Brin and Page have changed the world and created a cash flow
behemoth in Google. Human nature, on the other hand, has created
every other conglomerate, which, with the possible exception of
Berkshire Hathaway, have a general record of capital misallocation
and underperformance.
Alphabet, of course, is the new holding company Brin and Page have
created, and will head, which will comprise both Google and their
far-flung and growing list of other companies working on everything
from longevity to contact lenses that can measure blood glucose in
diabetics.
This isn’t so much Google, or Alphabet, becoming a conglomerate as
codifying how its collection of companies and investments will be
managed. The new structure offers certain advantages, freeing the
co-founders to concentrate on 'moonshot' efforts while cleaning up
lines should it want debt finance.
None of this should be a surprise. Page and Brin have always been
upfront about not managing for shareholder value maximization. And
last year they created an additional class of shares, one which, as
it has no voting rights, will allow them to raise capital and reward
executives but lose control over the direction of the company at a
slower pace.
So, then, a conglomerate, with all that implies, and one with
multiple share classes insulating the founders from the will of
shareholders. What, as they say, could possibly go wrong?
Investors in publicly traded companies have a hugely diverging set
of options these days, few of them particularly satisfying from a
shareholder’s point of view.
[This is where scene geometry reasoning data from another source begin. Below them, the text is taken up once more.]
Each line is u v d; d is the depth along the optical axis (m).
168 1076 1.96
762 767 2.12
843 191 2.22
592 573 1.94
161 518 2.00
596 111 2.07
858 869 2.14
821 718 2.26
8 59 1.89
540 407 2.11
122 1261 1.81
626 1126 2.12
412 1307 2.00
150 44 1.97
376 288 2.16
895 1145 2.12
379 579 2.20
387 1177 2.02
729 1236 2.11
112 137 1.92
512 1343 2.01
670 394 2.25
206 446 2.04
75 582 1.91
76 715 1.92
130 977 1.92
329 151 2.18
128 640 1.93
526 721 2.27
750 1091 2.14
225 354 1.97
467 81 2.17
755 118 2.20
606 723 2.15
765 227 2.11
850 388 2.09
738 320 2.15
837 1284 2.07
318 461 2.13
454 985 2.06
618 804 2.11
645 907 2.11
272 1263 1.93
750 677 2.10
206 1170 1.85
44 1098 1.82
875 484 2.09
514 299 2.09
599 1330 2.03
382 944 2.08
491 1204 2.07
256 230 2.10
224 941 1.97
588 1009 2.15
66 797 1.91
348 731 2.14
On the one hand you have far too many
companies which are giving financial engineering, usually via share
buybacks, precedence over investment in their core franchise. That’s
problematic because investors risk seeing that franchise hollowed
out over time as manager prioritize making quarter-by-quarter
increases in earnings, even illusory ones, over building.
On the other hand you have the mad builders, of which Alphabet nee
Google is a prime example. My reservation isn’t whether the core
cash flow machine Google, which produces some $20 billion annually
in operating cash, is fairly priced.
Instead it is who gets a shot at the fruits of those profits, and
how. To want to buy Alphabet, and clearly many do, you have got to
be willing to give up a lot of customary protection in exchange for
access to their world-changing genius.
TALE OF THE TAPE
While quite a few technology companies such as Alibaba and Facebook
have dual or multiple share structures, the man making the most
convincing, at least to the market, argument for the conglomerate is
Warren Buffett, whose Berkshire Hathaway is just that, and has a
long record of success.
[to top of second column] |
Buffett stands in contrast to Brin and Page, offering discipline and
patience as a capital allocator where they offer inspiration and 'moonshots'.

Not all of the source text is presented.